At last, I’ll come to some of the things I liked.  The final battle sequence which takes up most of the third act is well-composed.  This battle involves infiltrating a base (don’t they all?), obtaining the Death Star plans, and then either escaping, or transmitting the plans out.  There are nice sequences of guerrilla warfare, some shock-and-awe deception, and overall great action editing.  There are a few times where characters get a little explainy, telling the audience what their goal is and why they need to do it, but mostly that is okay here due to the fast pace.  A far more egregious issue with this climactic sequence is something that plagues the entirety of the movie:  predictability.

Because Rogue One:  A Star Wars Story is terribly, terribly predictable.  And I do not mean in the jokey, “Spoiler Alert:  the Titanic Sinks” kind of way.  Blockbusters and popular films do not have to be bland and predictable.  I am not looking for The Usual Suspects or Se7en or Arrival, but almost everything that happens in this movie (and definitely the third act) is telegraphed minutes ahead of time, if not longer.  Perhaps because I was so bored with the first half-plus of the film, I started seeing the obvious beats that the story would hit, but that too would be a fault of the film (not keeping an audience immersed enough in its bland story).  Again, it boils down to laziness and risk-aversion.

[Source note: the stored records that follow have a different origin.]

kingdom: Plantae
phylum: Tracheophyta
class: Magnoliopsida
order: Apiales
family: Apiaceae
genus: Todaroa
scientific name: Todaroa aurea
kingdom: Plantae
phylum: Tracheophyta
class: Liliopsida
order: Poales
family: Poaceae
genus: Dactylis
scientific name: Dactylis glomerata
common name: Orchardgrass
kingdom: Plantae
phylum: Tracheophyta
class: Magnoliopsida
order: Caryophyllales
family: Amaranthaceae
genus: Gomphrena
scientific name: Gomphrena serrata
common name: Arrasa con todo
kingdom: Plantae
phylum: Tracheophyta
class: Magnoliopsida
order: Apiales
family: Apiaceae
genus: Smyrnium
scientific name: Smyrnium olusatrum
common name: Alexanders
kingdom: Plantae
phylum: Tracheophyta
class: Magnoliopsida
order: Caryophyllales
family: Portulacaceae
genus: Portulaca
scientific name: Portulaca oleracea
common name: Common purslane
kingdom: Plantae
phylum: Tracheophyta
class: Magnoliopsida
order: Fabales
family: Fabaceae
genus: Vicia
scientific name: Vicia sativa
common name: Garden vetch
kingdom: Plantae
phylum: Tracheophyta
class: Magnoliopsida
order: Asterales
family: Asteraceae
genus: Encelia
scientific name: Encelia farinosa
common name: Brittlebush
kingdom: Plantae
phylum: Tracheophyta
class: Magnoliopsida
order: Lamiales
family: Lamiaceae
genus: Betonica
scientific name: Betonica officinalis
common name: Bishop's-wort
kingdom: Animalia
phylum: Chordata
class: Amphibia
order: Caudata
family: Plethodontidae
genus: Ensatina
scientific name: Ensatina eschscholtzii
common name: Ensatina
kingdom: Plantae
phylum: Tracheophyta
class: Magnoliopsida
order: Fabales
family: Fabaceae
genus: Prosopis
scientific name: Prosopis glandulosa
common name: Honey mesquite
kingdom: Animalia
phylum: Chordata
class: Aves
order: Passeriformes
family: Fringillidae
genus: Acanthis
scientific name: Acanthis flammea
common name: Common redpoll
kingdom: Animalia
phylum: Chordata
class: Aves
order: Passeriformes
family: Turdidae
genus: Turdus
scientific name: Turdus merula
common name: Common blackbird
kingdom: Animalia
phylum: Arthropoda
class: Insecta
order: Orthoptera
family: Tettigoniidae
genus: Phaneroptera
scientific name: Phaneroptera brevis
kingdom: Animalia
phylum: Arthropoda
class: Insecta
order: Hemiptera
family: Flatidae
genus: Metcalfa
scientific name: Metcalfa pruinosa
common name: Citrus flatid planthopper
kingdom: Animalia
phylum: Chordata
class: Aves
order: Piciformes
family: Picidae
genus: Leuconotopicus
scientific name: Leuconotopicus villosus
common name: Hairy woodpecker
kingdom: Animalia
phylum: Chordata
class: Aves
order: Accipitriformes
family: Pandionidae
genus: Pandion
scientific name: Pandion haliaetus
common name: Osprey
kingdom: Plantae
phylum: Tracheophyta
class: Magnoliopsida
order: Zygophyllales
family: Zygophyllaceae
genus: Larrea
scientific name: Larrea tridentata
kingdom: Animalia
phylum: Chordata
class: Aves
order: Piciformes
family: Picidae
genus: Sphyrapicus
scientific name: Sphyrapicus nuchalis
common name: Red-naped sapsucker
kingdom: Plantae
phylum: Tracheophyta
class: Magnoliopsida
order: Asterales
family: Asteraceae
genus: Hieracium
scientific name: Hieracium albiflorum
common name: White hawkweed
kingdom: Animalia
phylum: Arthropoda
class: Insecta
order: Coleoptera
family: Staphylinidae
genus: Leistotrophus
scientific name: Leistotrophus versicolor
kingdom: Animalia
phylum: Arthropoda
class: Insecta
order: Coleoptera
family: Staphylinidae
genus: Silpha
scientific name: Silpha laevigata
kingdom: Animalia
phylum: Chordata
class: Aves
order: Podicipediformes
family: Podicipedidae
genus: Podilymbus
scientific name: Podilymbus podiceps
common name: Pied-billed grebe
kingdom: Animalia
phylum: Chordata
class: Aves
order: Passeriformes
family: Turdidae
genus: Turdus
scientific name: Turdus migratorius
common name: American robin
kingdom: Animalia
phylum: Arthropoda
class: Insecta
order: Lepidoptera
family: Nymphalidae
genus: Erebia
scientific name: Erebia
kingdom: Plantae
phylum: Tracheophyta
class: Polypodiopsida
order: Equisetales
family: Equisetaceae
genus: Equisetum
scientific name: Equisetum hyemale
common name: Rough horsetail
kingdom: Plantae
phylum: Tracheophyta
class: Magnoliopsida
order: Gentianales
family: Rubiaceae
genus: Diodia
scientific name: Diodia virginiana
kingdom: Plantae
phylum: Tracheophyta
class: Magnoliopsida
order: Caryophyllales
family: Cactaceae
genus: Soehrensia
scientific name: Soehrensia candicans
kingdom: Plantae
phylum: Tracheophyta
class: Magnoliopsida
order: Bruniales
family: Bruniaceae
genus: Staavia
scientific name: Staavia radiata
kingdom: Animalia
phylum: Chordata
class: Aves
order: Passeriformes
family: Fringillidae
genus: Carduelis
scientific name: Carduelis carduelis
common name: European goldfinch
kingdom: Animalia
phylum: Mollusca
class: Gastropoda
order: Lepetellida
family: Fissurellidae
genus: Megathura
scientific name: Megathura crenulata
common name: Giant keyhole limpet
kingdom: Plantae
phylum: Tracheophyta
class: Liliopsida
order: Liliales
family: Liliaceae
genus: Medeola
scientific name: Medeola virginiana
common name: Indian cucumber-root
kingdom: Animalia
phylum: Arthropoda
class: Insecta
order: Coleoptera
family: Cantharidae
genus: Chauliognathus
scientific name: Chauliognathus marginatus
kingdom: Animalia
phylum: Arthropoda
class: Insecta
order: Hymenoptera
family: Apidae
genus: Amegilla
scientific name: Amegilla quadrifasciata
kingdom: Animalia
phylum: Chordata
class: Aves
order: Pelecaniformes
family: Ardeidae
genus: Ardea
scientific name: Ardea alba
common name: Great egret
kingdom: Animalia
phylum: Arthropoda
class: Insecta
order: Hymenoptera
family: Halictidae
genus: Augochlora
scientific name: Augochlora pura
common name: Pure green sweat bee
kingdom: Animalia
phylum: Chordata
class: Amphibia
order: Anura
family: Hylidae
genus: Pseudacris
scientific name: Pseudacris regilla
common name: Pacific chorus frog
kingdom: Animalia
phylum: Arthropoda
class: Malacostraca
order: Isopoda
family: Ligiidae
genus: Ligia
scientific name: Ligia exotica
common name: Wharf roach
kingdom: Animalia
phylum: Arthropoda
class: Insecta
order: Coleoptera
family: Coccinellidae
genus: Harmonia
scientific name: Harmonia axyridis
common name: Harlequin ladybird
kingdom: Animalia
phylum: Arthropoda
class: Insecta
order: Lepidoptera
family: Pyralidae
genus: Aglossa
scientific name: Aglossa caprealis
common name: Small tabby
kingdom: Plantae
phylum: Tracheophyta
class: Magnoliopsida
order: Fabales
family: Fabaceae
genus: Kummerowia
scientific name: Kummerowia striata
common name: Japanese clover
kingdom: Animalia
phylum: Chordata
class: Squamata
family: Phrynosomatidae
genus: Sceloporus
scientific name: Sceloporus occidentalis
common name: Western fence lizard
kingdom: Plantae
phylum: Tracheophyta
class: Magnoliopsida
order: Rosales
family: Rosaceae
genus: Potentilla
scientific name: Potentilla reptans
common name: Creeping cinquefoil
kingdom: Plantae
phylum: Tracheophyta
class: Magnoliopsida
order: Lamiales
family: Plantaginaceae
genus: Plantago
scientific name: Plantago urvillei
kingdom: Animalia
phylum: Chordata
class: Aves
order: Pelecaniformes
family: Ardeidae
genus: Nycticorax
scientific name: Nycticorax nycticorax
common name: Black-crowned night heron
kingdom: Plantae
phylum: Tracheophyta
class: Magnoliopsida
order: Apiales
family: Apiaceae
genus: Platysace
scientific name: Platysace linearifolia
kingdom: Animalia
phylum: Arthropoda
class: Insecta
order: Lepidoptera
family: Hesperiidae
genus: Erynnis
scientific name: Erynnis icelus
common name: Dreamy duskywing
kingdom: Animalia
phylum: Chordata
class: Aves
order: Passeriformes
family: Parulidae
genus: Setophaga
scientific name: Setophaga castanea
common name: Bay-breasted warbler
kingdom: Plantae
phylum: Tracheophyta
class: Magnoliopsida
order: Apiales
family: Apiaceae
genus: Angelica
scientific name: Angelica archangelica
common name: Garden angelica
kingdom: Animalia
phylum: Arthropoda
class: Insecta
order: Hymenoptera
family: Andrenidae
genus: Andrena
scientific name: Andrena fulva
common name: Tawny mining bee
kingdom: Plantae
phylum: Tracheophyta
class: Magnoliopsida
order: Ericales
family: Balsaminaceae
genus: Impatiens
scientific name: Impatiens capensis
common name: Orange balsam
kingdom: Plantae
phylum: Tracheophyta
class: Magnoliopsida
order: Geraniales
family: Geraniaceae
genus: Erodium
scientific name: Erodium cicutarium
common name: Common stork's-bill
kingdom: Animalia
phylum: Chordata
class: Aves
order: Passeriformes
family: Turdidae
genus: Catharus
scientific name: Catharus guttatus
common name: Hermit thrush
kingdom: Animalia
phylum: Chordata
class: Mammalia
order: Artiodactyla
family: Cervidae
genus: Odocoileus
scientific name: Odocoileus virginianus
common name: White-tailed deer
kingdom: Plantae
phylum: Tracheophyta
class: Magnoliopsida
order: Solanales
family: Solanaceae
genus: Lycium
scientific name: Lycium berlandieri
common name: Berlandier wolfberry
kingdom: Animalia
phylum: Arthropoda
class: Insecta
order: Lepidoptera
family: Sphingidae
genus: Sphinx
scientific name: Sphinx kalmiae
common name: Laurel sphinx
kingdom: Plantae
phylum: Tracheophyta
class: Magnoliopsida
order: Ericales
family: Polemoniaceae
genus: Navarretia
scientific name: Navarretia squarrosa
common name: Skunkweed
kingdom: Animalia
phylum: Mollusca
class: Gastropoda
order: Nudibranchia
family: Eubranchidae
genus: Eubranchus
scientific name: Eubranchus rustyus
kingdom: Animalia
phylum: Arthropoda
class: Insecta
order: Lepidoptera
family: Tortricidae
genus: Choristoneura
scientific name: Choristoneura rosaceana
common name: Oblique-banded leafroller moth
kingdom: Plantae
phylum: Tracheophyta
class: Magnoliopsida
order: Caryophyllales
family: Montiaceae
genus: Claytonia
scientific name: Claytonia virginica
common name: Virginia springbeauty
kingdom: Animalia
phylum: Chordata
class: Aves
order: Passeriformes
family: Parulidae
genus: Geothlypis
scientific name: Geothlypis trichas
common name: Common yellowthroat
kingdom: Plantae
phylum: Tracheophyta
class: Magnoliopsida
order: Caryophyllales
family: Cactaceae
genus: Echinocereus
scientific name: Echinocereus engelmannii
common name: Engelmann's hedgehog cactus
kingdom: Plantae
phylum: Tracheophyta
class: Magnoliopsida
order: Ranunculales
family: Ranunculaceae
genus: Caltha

And this is probably why the thematic material in Rogue One:  A Star Wars Story is lacking.  The spirit of rebellion that we all came to know and love throughout the first three films is oddly absent here.  It’s hard to portray a convincing rebellious spirit when you play everything so safe.  What could have been a rousing story about fighting for freedom against tyranny, or finding your way in a random and brutal galaxy is instead just a rote little tale about a troupe of one-dimensional fools that make strange choices to enact a conclusion that we already know.  It should not be surprising that adding together a bunch of poor stylistic elements and bad execution results in a nebulous, milquetoast theme.

Finally, it is time for my real Hot Take.  Though the final two minutes of the movie undoubtedly have the undergarments of the fanpersons absolutely sopping, the culmination of this film is one of the worst sequences in the history of the Star Wars.  Darth Vader boards the ship with the plans, turns on his red lightsaber, and wastes a bunch of poor rebels.  It is exactly as impressive as Obi-Wan and Qui-Gon Jinn offing battle droids without effort in The Phantom Menace, and somehow even less meaningful.  Why is it entertaining seeing Vader effortlessly crush a bunch of Red Shirts?   It is cinematic masturbation at its basest level.

Meanwhile, the rebels play hot-potato with the Death Star Plans, and one man is able to slide it through a slightly-ajar door.  Good thing Vader was too busy playing, “I’m a Badass” to simply steal the disc with The Force, or we wouldn’t have any Star Wars at all.

Once the plans are passed, the ship from the opening sequence of Episode IV detaches and hits lightspeed (no tractor beam?, okay).  On board, when someone asks a figure hooded in white what they have been given, CGI Leia turns around and says, “Hope” in an awkward, groan-inducing line reading.  The only way it could have been worse was if she said, “A New Hope” and winked at the camera.

For all the fanfare, Rogue One:  A Star Wars Story is a poor entry into the Star Wars Universe.  It lacks any innovation from a storytelling perspective, offers up bland and under-developed characters, and spends far too much time pandering to the audience for any real significant theme to come through.  It is an embarrassing mess of a film that sports an above-average third act. It even manages to fail on various technical levels.  For all of its faults, it can count itself as the best prequel in the Star Wars Universe.  Congratulations on not tripping over such a low bar.